[Collected data entries]
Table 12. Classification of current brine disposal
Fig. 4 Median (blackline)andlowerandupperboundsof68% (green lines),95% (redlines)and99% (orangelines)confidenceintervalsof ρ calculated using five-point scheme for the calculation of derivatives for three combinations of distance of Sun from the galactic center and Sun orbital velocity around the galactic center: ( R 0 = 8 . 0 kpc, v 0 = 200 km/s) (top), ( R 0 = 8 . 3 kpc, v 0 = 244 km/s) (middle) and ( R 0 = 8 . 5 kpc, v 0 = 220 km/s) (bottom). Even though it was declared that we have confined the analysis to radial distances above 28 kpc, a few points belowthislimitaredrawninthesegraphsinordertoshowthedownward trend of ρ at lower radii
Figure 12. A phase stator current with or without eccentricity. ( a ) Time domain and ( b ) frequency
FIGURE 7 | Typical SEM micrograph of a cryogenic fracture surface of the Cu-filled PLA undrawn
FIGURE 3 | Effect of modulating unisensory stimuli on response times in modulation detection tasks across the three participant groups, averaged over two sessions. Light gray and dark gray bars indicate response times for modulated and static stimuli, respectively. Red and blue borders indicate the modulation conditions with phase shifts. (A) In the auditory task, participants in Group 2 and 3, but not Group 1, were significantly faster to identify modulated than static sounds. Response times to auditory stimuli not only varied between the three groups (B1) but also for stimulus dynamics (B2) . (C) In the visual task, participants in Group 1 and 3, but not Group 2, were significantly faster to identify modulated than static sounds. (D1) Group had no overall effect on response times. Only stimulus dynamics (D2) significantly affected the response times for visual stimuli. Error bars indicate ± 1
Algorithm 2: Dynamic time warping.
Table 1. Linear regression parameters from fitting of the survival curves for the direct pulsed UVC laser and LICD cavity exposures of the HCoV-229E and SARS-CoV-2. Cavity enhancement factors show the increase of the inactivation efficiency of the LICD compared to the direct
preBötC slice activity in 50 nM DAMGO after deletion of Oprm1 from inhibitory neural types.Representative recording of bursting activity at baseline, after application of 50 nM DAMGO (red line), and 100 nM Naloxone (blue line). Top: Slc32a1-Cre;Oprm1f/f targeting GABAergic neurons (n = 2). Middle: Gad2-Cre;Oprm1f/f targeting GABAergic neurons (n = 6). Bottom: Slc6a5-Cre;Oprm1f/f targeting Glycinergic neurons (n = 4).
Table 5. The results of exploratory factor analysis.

**Work instructions**
Every record above is to be written out exactly.

**Solution for this task**
Table 12. Classification of current brine disposal
Fig. 4 Median (blackline)andlowerandupperboundsof68% (green lines),95% (redlines)and99% (orangelines)confidenceintervalsof ρ calculated using five-point scheme for the calculation of derivatives for three combinations of distance of Sun from the galactic center and Sun orbital velocity around the galactic center: ( R 0 = 8 . 0 kpc, v 0 = 200 km/s) (top), ( R 0 = 8 . 3 kpc, v 0 = 244 km/s) (middle) and ( R 0 = 8 . 5 kpc, v 0 = 220 km/s) (bottom). Even though it was declared that we have confined the analysis to radial distances above 28 kpc, a few points belowthislimitaredrawninthesegraphsinordertoshowthedownward trend of ρ at lower radii
Figure 12. A phase stator current with or without eccentricity. ( a ) Time domain and ( b ) frequency
FIGURE 7 | Typical SEM micrograph of a cryogenic fracture surface of the Cu-filled PLA undrawn
FIGURE 3 | Effect of modulating unisensory stimuli on response times in modulation detection tasks across the three participant groups, averaged over two sessions. Light gray and dark gray bars indicate response times for modulated and static stimuli, respectively. Red and blue borders indicate the modulation conditions with phase shifts. (A) In the auditory task, participants in Group 2 and 3, but not Group 1, were significantly faster to identify modulated than static sounds. Response times to auditory stimuli not only varied between the three groups (B1) but also for stimulus dynamics (B2) . (C) In the visual task, participants in Group 1 and 3, but not Group 2, were significantly faster to identify modulated than static sounds. (D1) Group had no overall effect on response times. Only stimulus dynamics (D2) significantly affected the response times for visual stimuli. Error bars indicate ± 1
Algorithm 2: Dynamic time warping.
Table 1. Linear regression parameters from fitting of the survival curves for the direct pulsed UVC laser and LICD cavity exposures of the HCoV-229E and SARS-CoV-2. Cavity enhancement factors show the increase of the inactivation efficiency of the LICD compared to the direct
preBötC slice activity in 50 nM DAMGO after deletion of Oprm1 from inhibitory neural types.Representative recording of bursting activity at baseline, after application of 50 nM DAMGO (red line), and 100 nM Naloxone (blue line). Top: Slc32a1-Cre;Oprm1f/f targeting GABAergic neurons (n = 2). Middle: Gad2-Cre;Oprm1f/f targeting GABAergic neurons (n = 6). Bottom: Slc6a5-Cre;Oprm1f/f targeting Glycinergic neurons (n = 4).
Table 5. The results of exploratory factor analysis.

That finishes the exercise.